■ Selected extract ■
━━━
Combined with existing kindergarten funding, the federal money could create 20,000 spaces for 10-hour-a-day care and instruction by teams of certified teachers and child-care workers, says Margaret Norrie McCain in a new discussion paper released yesterday.

Under the scheme, provincial funds currently spent on child care for this age group would be reallocated to stabilize daycare for other age groups, says the discussion paper which was co-authored by Royal Bank vice-president Charles Coffey and Atkinson Charitable Foundation executive director Charles Pascal.

But Toronto children's services officials say they're not sure the authors' math adds up.

The discussion paper is being circulated among child-care advocates and educators interested in early childhood development with a view to kick-starting development of a universal program for Ontario's children, similar to Quebec's $7-a-day daycare system.

It was also hand-delivered last week to Premier Dalton McGuinty and Children's Minister Marie Bountrogianni as a way for the Liberals to begin implementing their so called "Best Start" election promise to make schools community hubs for early learning, child care and parental support.

The five-page document notes that if the new federal money were applied to the traditional child-care system, it would create just 8,500 spaces this year. Under their proposal, the federal money available through a $2.2-billion joint federal-provincial child-care agreement signed last year would help create 45,000 extended-day spaces for 4- and 5-year-olds within four years.

About 250,000 children in this age group currently attend publicly funded half-day kindergarten programs.

Child-care advocates welcomed the discussion paper and agree with the need to move towards a universal system of early learning and care in Ontario. But they are worried about the short-term needs of day-care centres in crisis.
━━━
■ Record extracts ■
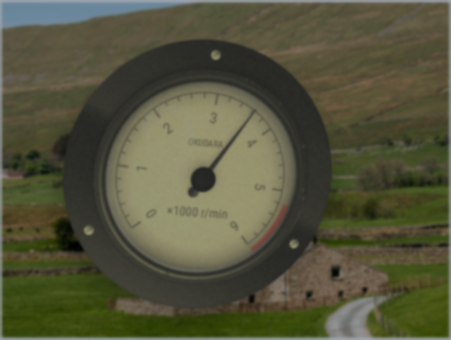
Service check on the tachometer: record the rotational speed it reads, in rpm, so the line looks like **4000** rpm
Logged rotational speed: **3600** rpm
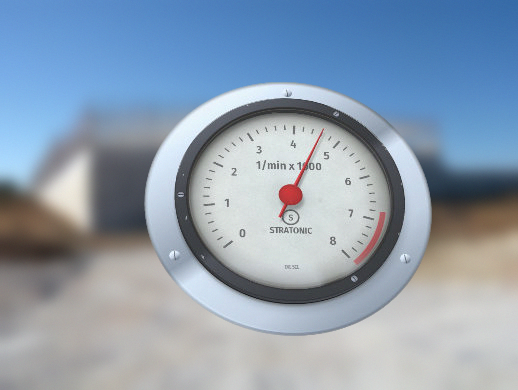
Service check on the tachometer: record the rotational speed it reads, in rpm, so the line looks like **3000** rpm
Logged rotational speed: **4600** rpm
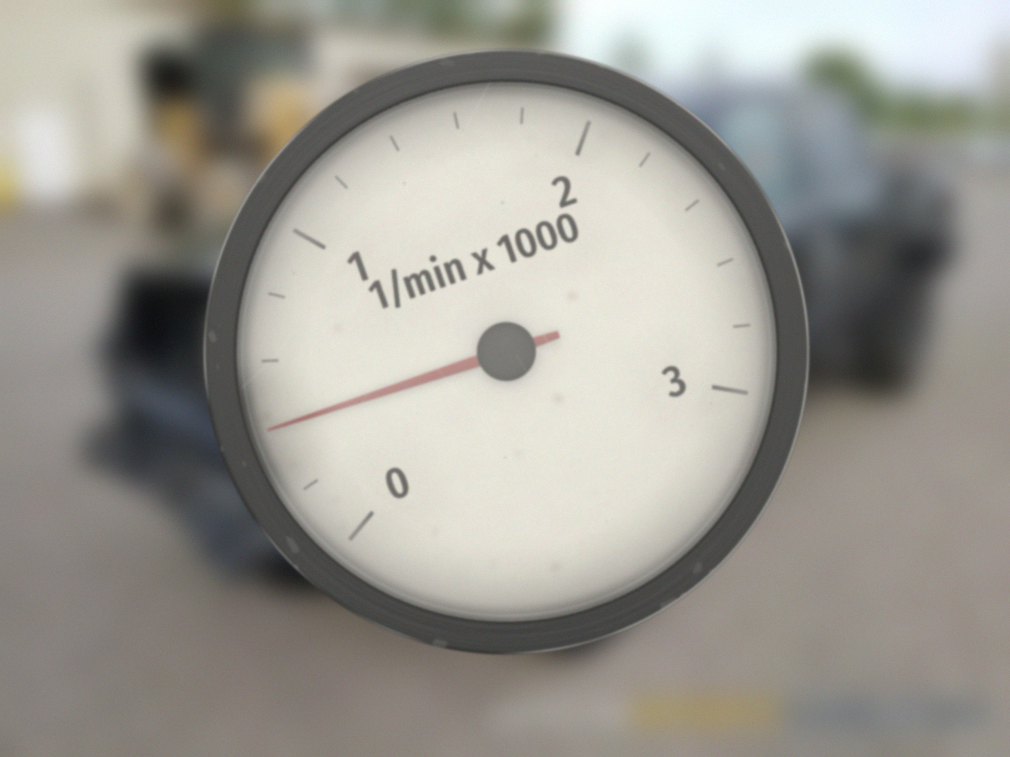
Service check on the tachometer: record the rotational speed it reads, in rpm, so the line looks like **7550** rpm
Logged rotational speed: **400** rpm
━━━
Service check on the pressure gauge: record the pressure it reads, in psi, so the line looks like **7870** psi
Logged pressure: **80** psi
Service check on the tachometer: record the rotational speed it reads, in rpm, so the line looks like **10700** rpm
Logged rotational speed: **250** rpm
━━━
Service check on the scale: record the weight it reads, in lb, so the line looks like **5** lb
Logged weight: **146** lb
━━━
■ Questions on the material ■
(A) Answer these from the child-care excerpt:
(i) Combined with existing kindergarten funding, how many spaces could the federal money create?
(ii) Which province's daycare system is the hoped-for Ontario program compared to?
(iii) About how many children now attend publicly funded half-day kindergarten programs?
(B) Quote the part of the child-care excerpt that starts with the words "The five-page document" and ends with "centres in crisis.".
(C) List every person named in the child-care excerpt.
The lines have nothing to do with the child-care excerpt.

■ Solutions in order ■
(A)
(i) 20,000 spaces
(ii) Quebec's $7-a-day daycare system
(iii) About 250,000

(B)
The five-page document notes that if the new federal money were applied to the traditional child-care system, it would create just 8,500 spaces this year. Under their proposal, the federal money available through a $2.2-billion joint federal-provincial child-care agreement signed last year would help create 45,000 extended-day spaces for 4- and 5-year-olds within four years.

About 250,000 children in this age group currently attend publicly funded half-day kindergarten programs.

Child-care advocates welcomed the discussion paper and agree with the need to move towards a universal system of early learning and care in Ontario. But they are worried about the short-term needs of day-care centres in crisis.

(C)
Margaret Norrie McCain
Charles Coffey
Charles Pascal
Dalton McGuinty
Marie Bountrogianni